8 thoughts on “Why does God make eunuchs? (Matthew 19:12)

  1. Pingback: Transgender Body Politics vs. the Facts of Life | Darrow Miller and Friends

  2. “Then Jesus says that his disciples should emulate eunuchs,” – Believe this is a fundamental interpretation mistake, for the verse begins saying this teaching is not for everybody.
    Charles Darwin noted in his research ‘Origin of Species’ that every species portray samples with rudimentary defects. If a woman is born with a few rudimentary sexual organs she too is sometimes classified as a eunuch.(eg.mayer rokitansky kuster hauser syndrome ). However these cases do not come to light and what is assumed is that eunuchs were males who underwent castration. Further, the interpretation of the ‘calling’ is also out of context for elsewhere Jesus says of ‘eunuchs’ if you observe the sabbath I will give in my house and within my walls a monument and a name better than sons and daughters; I will give them an everlasting name… But, the question that intrigues me most is why Jesus speaks of divorce and eunuchs in the same verse?

  3. Good post.

    I think the flip-side of the coin to people who declare “abnormal” = “sinful” is when people appeal to Jesus’ eunuch saying to argue for acceptance of same-sex sexual relationships…when the entire point is that eunuchs–regardless of how they became eunuchs–were characterized by their inability to have sex. As you point out above, they were celibate (though some in the Greco-Roman and ANE worlds were likely victims of forced sexual abuse). It’s unfortunate that many of the people who DO focus on this passage (rather than ignoring it) read into it FAR more than is actually there.

    • Fair enough but the idea that God has created a strictly binary gendered order takes a hit from Matthew 19:12. Many arguments for a decontextualized, universal condemnation of same-gender relationships in the Bible ultimately appeal to an inherently binary gendered order to creation. I’m just glad that my two boys are pretty unequivocally male for the sake of struggles they won’t have to go through.

      • No not at all. XX and XY are binary. Certainly because of our fallen world and therefore our fallen genetics some people are born with chromosomal abnormalities but that’s not because God choose them to be that way but that our genetics are affected by sin. Gods created genders are male and female.

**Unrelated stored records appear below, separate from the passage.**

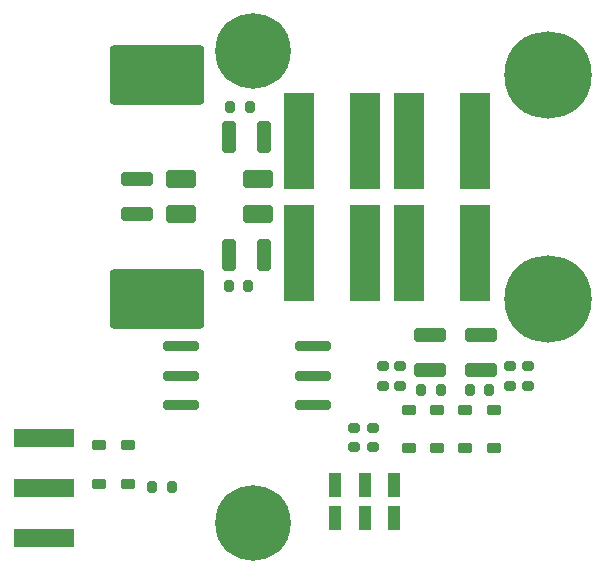
<source format=gbr>
%TF.GenerationSoftware,KiCad,Pcbnew,7.0.8-7.0.8~ubuntu22.04.1*%
%TF.CreationDate,2023-10-31T14:27:33+02:00*%
%TF.ProjectId,lisn,6c69736e-2e6b-4696-9361-645f70636258,rev?*%
%TF.SameCoordinates,PXa6e49c0PY6dac2c0*%
%TF.FileFunction,Soldermask,Top*%
%TF.FilePolarity,Negative*%
%FSLAX46Y46*%
G04 Gerber Fmt 4.6, Leading zero omitted, Abs format (unit mm)*
G04 Created by KiCad (PCBNEW 7.0.8-7.0.8~ubuntu22.04.1) date 2023-10-31 14:27:33*
%MOMM*%
%LPD*%
G01*
G04 APERTURE LIST*
G04 Aperture macros list*
%AMRoundRect*
0 Rectangle with rounded corners*
0 $1 Rounding radius*
0 $2 $3 $4 $5 $6 $7 $8 $9 X,Y pos of 4 corners*
0 Add a 4 corners polygon primitive as box body*
4,1,4,$2,$3,$4,$5,$6,$7,$8,$9,$2,$3,0*
0 Add four circle primitives for the rounded corners*
1,1,$1+$1,$2,$3*
1,1,$1+$1,$4,$5*
1,1,$1+$1,$6,$7*
1,1,$1+$1,$8,$9*
0 Add four rect primitives between the rounded corners*
20,1,$1+$1,$2,$3,$4,$5,0*
20,1,$1+$1,$4,$5,$6,$7,0*
20,1,$1+$1,$6,$7,$8,$9,0*
20,1,$1+$1,$8,$9,$2,$3,0*%
G04 Aperture macros list end*
%ADD10R,2.600000X8.200000*%
%ADD11RoundRect,0.200000X-1.300000X-0.200000X1.300000X-0.200000X1.300000X0.200000X-1.300000X0.200000X0*%
%ADD12RoundRect,0.200000X0.275000X-0.200000X0.275000X0.200000X-0.275000X0.200000X-0.275000X-0.200000X0*%
%ADD13RoundRect,0.200000X0.200000X0.275000X-0.200000X0.275000X-0.200000X-0.275000X0.200000X-0.275000X0*%
%ADD14C,7.400000*%
%ADD15RoundRect,0.250000X0.325000X1.100000X-0.325000X1.100000X-0.325000X-1.100000X0.325000X-1.100000X0*%
%ADD16RoundRect,0.250000X-1.000000X-0.500000X1.000000X-0.500000X1.000000X0.500000X-1.000000X0.500000X0*%
%ADD17RoundRect,0.250000X-1.100000X0.325000X-1.100000X-0.325000X1.100000X-0.325000X1.100000X0.325000X0*%
%ADD18RoundRect,0.250000X1.100000X-0.325000X1.100000X0.325000X-1.100000X0.325000X-1.100000X-0.325000X0*%
%ADD19RoundRect,0.225000X0.375000X-0.225000X0.375000X0.225000X-0.375000X0.225000X-0.375000X-0.225000X0*%
%ADD20RoundRect,0.225000X-0.375000X0.225000X-0.375000X-0.225000X0.375000X-0.225000X0.375000X0.225000X0*%
%ADD21R,1.000000X2.000000*%
%ADD22RoundRect,0.200000X-0.275000X0.200000X-0.275000X-0.200000X0.275000X-0.200000X0.275000X0.200000X0*%
%ADD23RoundRect,0.200000X-0.200000X-0.275000X0.200000X-0.275000X0.200000X0.275000X-0.200000X0.275000X0*%
%ADD24C,6.400000*%
%ADD25RoundRect,0.250000X-3.750000X-2.250000X3.750000X-2.250000X3.750000X2.250000X-3.750000X2.250000X0*%
%ADD26R,5.080000X1.500000*%
G04 APERTURE END LIST*
D10*
%TO.C,L2*%
X-25600000Y36900000D03*
X-20000000Y36900000D03*
%TD*%
D11*
%TO.C,T1*%
X-35600000Y19500000D03*
X-35600000Y14500000D03*
X-24400000Y14500000D03*
X-24400000Y17000000D03*
X-24400000Y19500000D03*
X-35600000Y17000000D03*
%TD*%
D12*
%TO.C,R5*%
X-20900000Y10975000D03*
X-20900000Y12625000D03*
%TD*%
D13*
%TO.C,R8*%
X-9475000Y15800000D03*
X-11125000Y15800000D03*
%TD*%
D14*
%TO.C,J6*%
X-4500000Y42500000D03*
%TD*%
D15*
%TO.C,C3*%
X-28525000Y27200000D03*
X-31475000Y27200000D03*
%TD*%
D16*
%TO.C,FL1*%
X-35550000Y33700000D03*
X-35550000Y30700000D03*
X-29050000Y30700000D03*
X-29050000Y33700000D03*
%TD*%
D17*
%TO.C,C5*%
X-10200000Y20475000D03*
X-10200000Y17525000D03*
%TD*%
D18*
%TO.C,C1*%
X-39300000Y30725000D03*
X-39300000Y33675000D03*
%TD*%
D10*
%TO.C,L3*%
X-16300000Y27400000D03*
X-10700000Y27400000D03*
%TD*%
D19*
%TO.C,D2*%
X-13900000Y10850000D03*
X-13900000Y14150000D03*
%TD*%
D20*
%TO.C,D5*%
X-40100000Y11150000D03*
X-40100000Y7850000D03*
%TD*%
D21*
%TO.C,SW1*%
X-17500000Y5000000D03*
X-20000000Y5000000D03*
X-22500000Y5000000D03*
X-17500000Y7800000D03*
X-20000000Y7800000D03*
X-22500000Y7800000D03*
%TD*%
D22*
%TO.C,R2*%
X-17000000Y17825000D03*
X-17000000Y16175000D03*
%TD*%
D23*
%TO.C,R9*%
X-15225000Y15800000D03*
X-13575000Y15800000D03*
%TD*%
D24*
%TO.C,J3*%
X-29500000Y44500000D03*
%TD*%
D13*
%TO.C,R10*%
X-29875000Y24600000D03*
X-31525000Y24600000D03*
%TD*%
D22*
%TO.C,R4*%
X-6200000Y17825000D03*
X-6200000Y16175000D03*
%TD*%
D10*
%TO.C,L1*%
X-25600000Y27400000D03*
X-20000000Y27400000D03*
%TD*%
D20*
%TO.C,D3*%
X-11500000Y14150000D03*
X-11500000Y10850000D03*
%TD*%
D25*
%TO.C,J1*%
X-37575000Y23500000D03*
%TD*%
D22*
%TO.C,R6*%
X-19300000Y12625000D03*
X-19300000Y10975000D03*
%TD*%
D15*
%TO.C,C2*%
X-28525000Y37200000D03*
X-31475000Y37200000D03*
%TD*%
D14*
%TO.C,J5*%
X-4500000Y23500000D03*
%TD*%
D10*
%TO.C,L4*%
X-16300000Y36900000D03*
X-10700000Y36900000D03*
%TD*%
D24*
%TO.C,J4*%
X-29500000Y4500000D03*
%TD*%
D19*
%TO.C,D4*%
X-9100000Y10850000D03*
X-9100000Y14150000D03*
%TD*%
D22*
%TO.C,R3*%
X-7700000Y17825000D03*
X-7700000Y16175000D03*
%TD*%
D26*
%TO.C,J7*%
X-47137500Y7500000D03*
X-47137500Y3250000D03*
X-47137500Y11750000D03*
%TD*%
D20*
%TO.C,D1*%
X-16300000Y14150000D03*
X-16300000Y10850000D03*
%TD*%
D25*
%TO.C,J2*%
X-37575000Y42500000D03*
%TD*%
D13*
%TO.C,R7*%
X-36375000Y7600000D03*
X-38025000Y7600000D03*
%TD*%
D19*
%TO.C,D6*%
X-42500000Y7850000D03*
X-42500000Y11150000D03*
%TD*%
D17*
%TO.C,C4*%
X-14500000Y20475000D03*
X-14500000Y17525000D03*
%TD*%
D13*
%TO.C,R11*%
X-29775000Y39800000D03*
X-31425000Y39800000D03*
%TD*%
D22*
%TO.C,R1*%
X-18500000Y17825000D03*
X-18500000Y16175000D03*
%TD*%
M02*

</source>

        • I disagree based on what I’ve seen. And I don’t think people who are different than the “norm” in terms of their hormones are that way because of sin. That is entirely extra-Biblical speculation on your part, though I’m sure you have proof-texts which you’ve twisted to back it up.

  4. The only children free from the influences of socialization are newborns, and I don’t think that newborns exhibit gendered behavior.

    My five year old thinks that he’s a muppet. I’m not going to dramatically alter our lives and embrace felt rights unless that self-selfidentification survives adolescence.

    • Like I said, I do think that the parenting expert industrial complex can influence parents of a five year old boy say oh, he’s really a girl, instead of oh, he likes to dance and carry around dolls. At the same time, there are kids who really are born with a mismatch between the hormone and organ or even have a combination/mix of organs. We don’t have to deny their existence on the basis of defending our abstract doctrines.